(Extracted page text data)
::::::

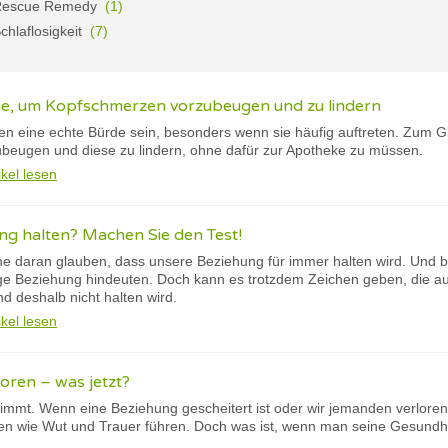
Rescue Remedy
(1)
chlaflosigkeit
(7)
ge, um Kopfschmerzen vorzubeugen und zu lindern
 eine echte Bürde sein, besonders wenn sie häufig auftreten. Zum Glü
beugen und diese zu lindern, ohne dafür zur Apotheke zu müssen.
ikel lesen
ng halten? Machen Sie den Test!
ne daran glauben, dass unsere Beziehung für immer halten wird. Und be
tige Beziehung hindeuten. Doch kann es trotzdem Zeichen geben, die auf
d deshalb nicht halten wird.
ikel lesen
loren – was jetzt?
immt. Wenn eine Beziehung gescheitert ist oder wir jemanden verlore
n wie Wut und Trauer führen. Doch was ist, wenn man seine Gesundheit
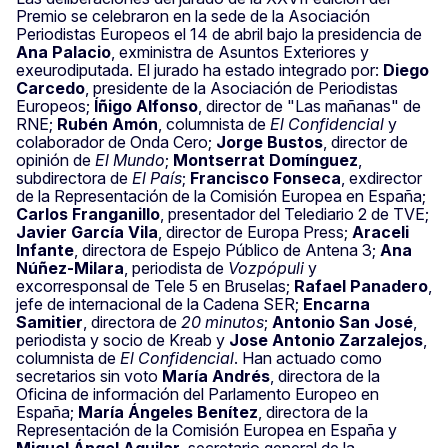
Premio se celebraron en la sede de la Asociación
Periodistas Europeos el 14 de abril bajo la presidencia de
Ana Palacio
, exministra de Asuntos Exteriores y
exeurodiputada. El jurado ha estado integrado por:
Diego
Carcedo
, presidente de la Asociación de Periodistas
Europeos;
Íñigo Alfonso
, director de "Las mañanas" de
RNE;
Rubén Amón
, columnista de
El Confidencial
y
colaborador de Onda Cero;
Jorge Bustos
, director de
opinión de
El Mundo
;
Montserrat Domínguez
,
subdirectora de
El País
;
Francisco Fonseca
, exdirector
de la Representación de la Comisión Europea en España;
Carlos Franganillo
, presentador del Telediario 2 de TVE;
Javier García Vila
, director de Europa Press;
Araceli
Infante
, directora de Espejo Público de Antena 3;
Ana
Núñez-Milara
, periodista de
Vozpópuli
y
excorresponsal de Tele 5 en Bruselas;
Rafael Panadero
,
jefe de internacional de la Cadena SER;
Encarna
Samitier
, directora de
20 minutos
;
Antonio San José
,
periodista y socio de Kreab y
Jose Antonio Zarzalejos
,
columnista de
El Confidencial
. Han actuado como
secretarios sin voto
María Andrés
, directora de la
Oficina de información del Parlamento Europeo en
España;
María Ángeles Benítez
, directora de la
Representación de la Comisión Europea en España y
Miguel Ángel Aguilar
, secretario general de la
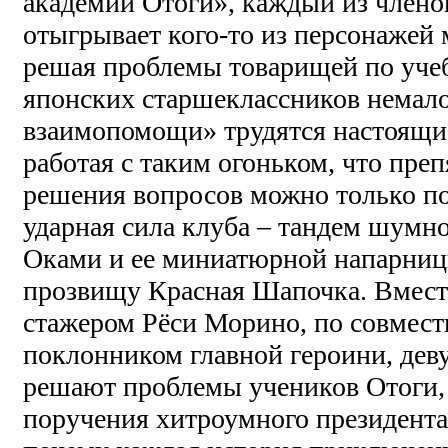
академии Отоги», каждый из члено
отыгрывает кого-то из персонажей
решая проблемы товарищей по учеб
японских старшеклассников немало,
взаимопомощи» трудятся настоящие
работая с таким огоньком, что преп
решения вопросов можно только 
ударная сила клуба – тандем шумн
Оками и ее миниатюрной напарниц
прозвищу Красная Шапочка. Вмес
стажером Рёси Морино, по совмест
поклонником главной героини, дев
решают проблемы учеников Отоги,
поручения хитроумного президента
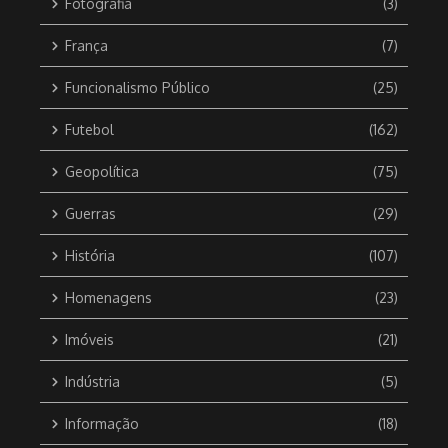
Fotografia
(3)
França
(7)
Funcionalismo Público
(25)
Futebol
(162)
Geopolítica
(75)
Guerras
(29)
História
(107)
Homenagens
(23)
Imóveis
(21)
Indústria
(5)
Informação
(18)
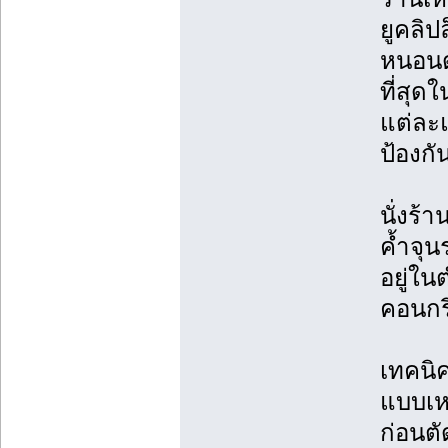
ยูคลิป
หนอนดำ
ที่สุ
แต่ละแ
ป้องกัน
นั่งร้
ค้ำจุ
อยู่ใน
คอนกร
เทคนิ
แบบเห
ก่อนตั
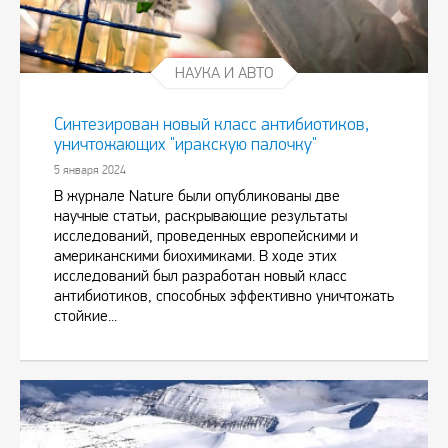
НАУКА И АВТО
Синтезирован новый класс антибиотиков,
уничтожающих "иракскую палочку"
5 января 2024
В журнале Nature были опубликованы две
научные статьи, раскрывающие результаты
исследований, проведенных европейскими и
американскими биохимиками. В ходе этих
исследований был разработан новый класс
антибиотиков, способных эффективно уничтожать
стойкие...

::::::

**Job item**
All the records need to be repeated exactly, with the images dropped.

**Exercise solution**
Rescue Remedy
(1)
chlaflosigkeit
(7)
ge, um Kopfschmerzen vorzubeugen und zu lindern
 eine echte Bürde sein, besonders wenn sie häufig auftreten. Zum Glü
beugen und diese zu lindern, ohne dafür zur Apotheke zu müssen.
ikel lesen
ng halten? Machen Sie den Test!
ne daran glauben, dass unsere Beziehung für immer halten wird. Und be
tige Beziehung hindeuten. Doch kann es trotzdem Zeichen geben, die auf
d deshalb nicht halten wird.
ikel lesen
loren – was jetzt?
immt. Wenn eine Beziehung gescheitert ist oder wir jemanden verlore
n wie Wut und Trauer führen. Doch was ist, wenn man seine Gesundheit
Premio se celebraron en la sede de la Asociación
Periodistas Europeos el 14 de abril bajo la presidencia de
Ana Palacio
, exministra de Asuntos Exteriores y
exeurodiputada. El jurado ha estado integrado por:
Diego
Carcedo
, presidente de la Asociación de Periodistas
Europeos;
Íñigo Alfonso
, director de "Las mañanas" de
RNE;
Rubén Amón
, columnista de
El Confidencial
y
colaborador de Onda Cero;
Jorge Bustos
, director de
opinión de
El Mundo
;
Montserrat Domínguez
,
subdirectora de
El País
;
Francisco Fonseca
, exdirector
de la Representación de la Comisión Europea en España;
Carlos Franganillo
, presentador del Telediario 2 de TVE;
Javier García Vila
, director de Europa Press;
Araceli
Infante
, directora de Espejo Público de Antena 3;
Ana
Núñez-Milara
, periodista de
Vozpópuli
y
excorresponsal de Tele 5 en Bruselas;
Rafael Panadero
,
jefe de internacional de la Cadena SER;
Encarna
Samitier
, directora de
20 minutos
;
Antonio San José
,
periodista y socio de Kreab y
Jose Antonio Zarzalejos
,
columnista de
El Confidencial
. Han actuado como
secretarios sin voto
María Andrés
, directora de la
Oficina de información del Parlamento Europeo en
España;
María Ángeles Benítez
, directora de la
Representación de la Comisión Europea en España y
Miguel Ángel Aguilar
, secretario general de la
академии Отоги», каждый из члено
отыгрывает кого-то из персонажей
решая проблемы товарищей по учеб
японских старшеклассников немало,
взаимопомощи» трудятся настоящие
работая с таким огоньком, что преп
решения вопросов можно только 
ударная сила клуба – тандем шумн
Оками и ее миниатюрной напарниц
прозвищу Красная Шапочка. Вмес
стажером Рёси Морино, по совмест
поклонником главной героини, дев
решают проблемы учеников Отоги,
поручения хитроумного президента
Fotografia
(3)
França
(7)
Funcionalismo Público
(25)
Futebol
(162)
Geopolítica
(75)
Guerras
(29)
História
(107)
Homenagens
(23)
Imóveis
(21)
Indústria
(5)
Informação
(18)
ยูคลิป
หนอนดำ
ที่สุ
แต่ละแ
ป้องกัน
นั่งร้
ค้ำจุ
อยู่ใน
คอนกร
เทคนิ
แบบเห
ก่อนตั
НАУКА И АВТО
Синтезирован новый класс антибиотиков,
уничтожающих "иракскую палочку"
5 января 2024
В журнале Nature были опубликованы две
научные статьи, раскрывающие результаты
исследований, проведенных европейскими и
американскими биохимиками. В ходе этих
исследований был разработан новый класс
антибиотиков, способных эффективно уничтожать
стойкие...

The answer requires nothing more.